原文摘錄 =>
2002-09-09 21:36:44寄居蟹

觀看巴黎的一百種方法(一)離開

起風了。巴黎。

早上到學校去,確定了繳交論文的時間。鬆了口氣,看來還有一些時間,也看到了指導教授下學期開了門有趣的課,就想著之後如何撥出時間,選幾門課,有空也去旁聽。

離開了學校,就坐在廣場邊的咖啡座上。漸漸的我覺得這種「離開」,對我有種迷魅的吸引力:叫了很久沒點的Créme,一個人就看著往來不息的人群,我都不認識,也沒想到要去認識,然後,坐定下來,什麼也不做。

其實,手上有不少的事得做。論文不用說,還有個朋友交待的報告,得今天翻譯出來,另外,如果再加上生活上的瑣事,或者是有關幾個進行中的計劃的進度安排,恐怕就是連當時決定了坐下來的想望,都是個奢侈,都是浪費。

資料 =>
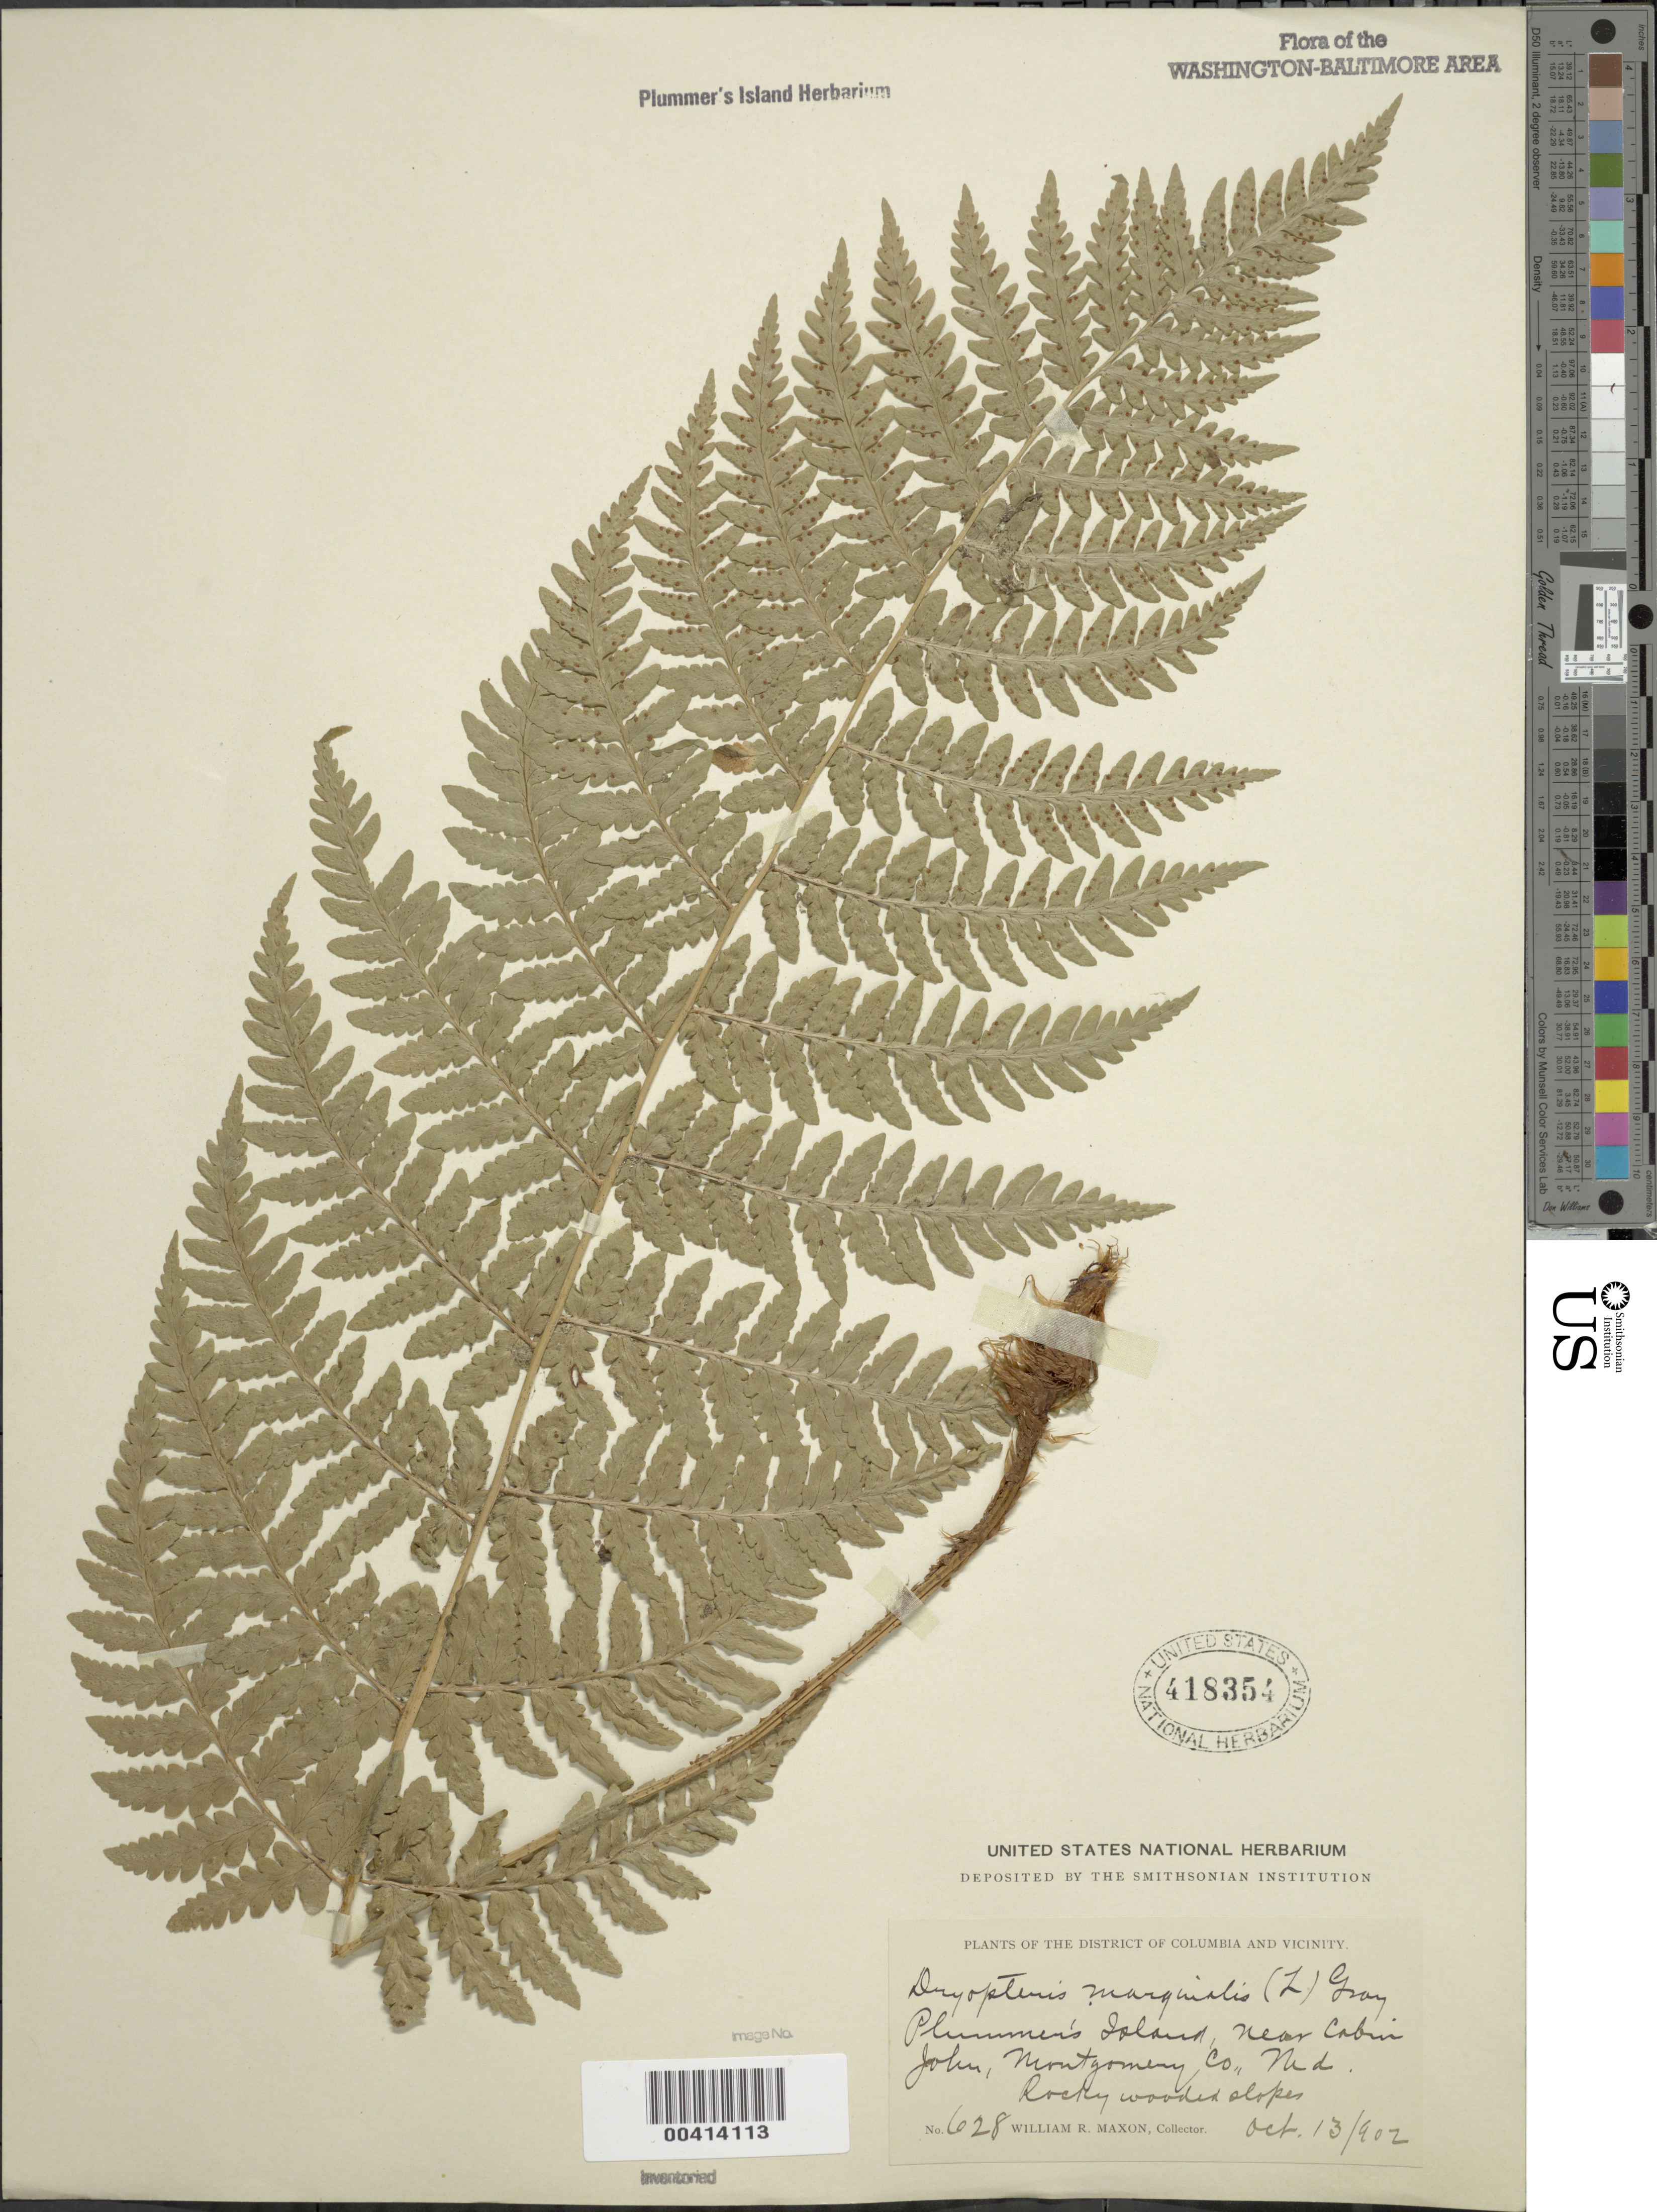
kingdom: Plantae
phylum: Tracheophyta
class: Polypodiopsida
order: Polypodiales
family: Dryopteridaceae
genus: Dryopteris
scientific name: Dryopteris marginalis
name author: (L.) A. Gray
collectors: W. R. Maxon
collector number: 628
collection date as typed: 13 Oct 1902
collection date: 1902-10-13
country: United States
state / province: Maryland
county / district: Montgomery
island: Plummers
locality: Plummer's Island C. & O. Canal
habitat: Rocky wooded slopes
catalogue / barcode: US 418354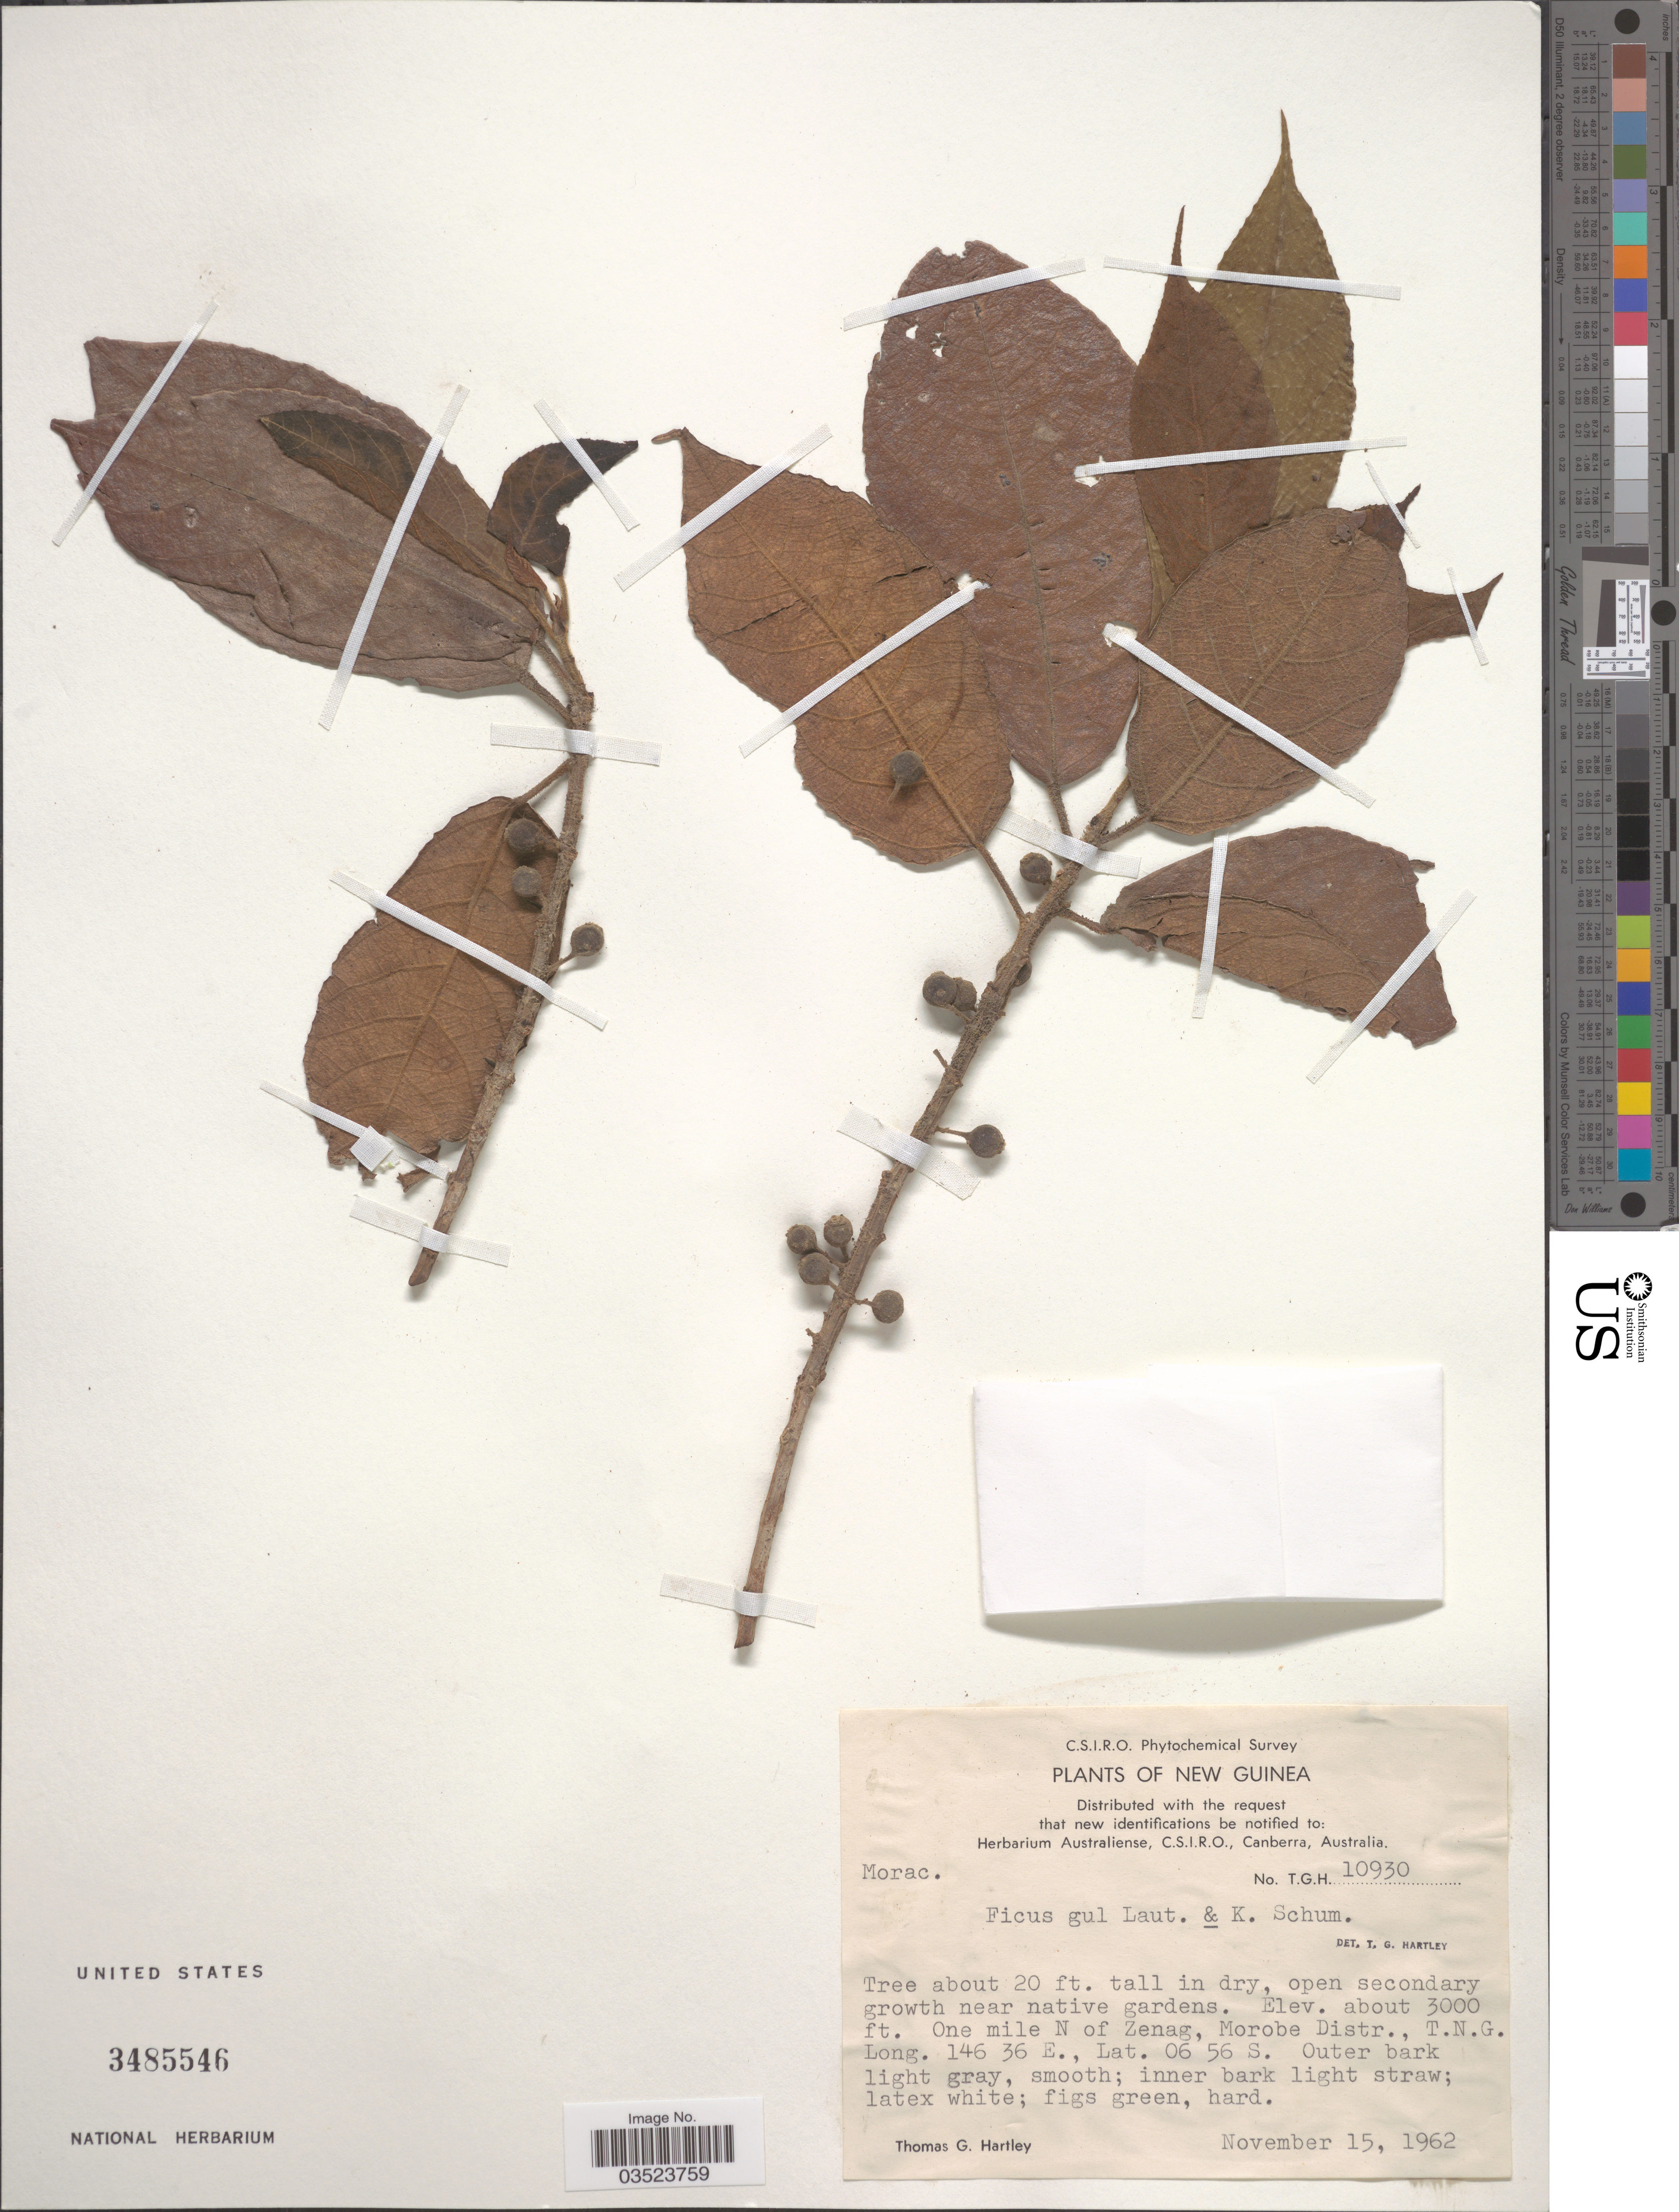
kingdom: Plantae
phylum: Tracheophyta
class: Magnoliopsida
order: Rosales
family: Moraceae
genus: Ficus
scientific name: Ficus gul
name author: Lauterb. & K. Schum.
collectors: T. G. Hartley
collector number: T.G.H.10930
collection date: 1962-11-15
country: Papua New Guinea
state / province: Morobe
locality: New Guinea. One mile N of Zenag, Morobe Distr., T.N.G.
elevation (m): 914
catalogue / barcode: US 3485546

任務清單 =>
a. 請修改原文摘錄中從“早上到學校去,確定了繳交論文”一直到“想望,都是個奢侈,都是浪費。”的部分，重寫時把“咖啡座”改成“露天咖啡館”。
b. 請依據原文摘錄回答下列問題：
(i) 早上到學校去，確定了什麼？
(ii) 坐在廣場邊的咖啡座上，叫了什麼？
(iii) 朋友交待的報告得在什麼時候翻譯出來？
這些資料列取自另一個來源。

作答內容 =>
a.
早上到學校去,確定了繳交論文的時間。鬆了口氣,看來還有一些時間,也看到了指導教授下學期開了門有趣的課,就想著之後如何撥出時間,選幾門課,有空也去旁聽。

離開了學校,就坐在廣場邊的露天咖啡館上。漸漸的我覺得這種「離開」,對我有種迷魅的吸引力:叫了很久沒點的Créme,一個人就看著往來不息的人群,我都不認識,也沒想到要去認識,然後,坐定下來,什麼也不做。

其實,手上有不少的事得做。論文不用說,還有個朋友交待的報告,得今天翻譯出來,另外,如果再加上生活上的瑣事,或者是有關幾個進行中的計劃的進度安排,恐怕就是連當時決定了坐下來的想望,都是個奢侈,都是浪費。

b.
(i) 確定了繳交論文的時間。
(ii) 叫了很久沒點的Créme。
(iii) 得在今天翻譯出來。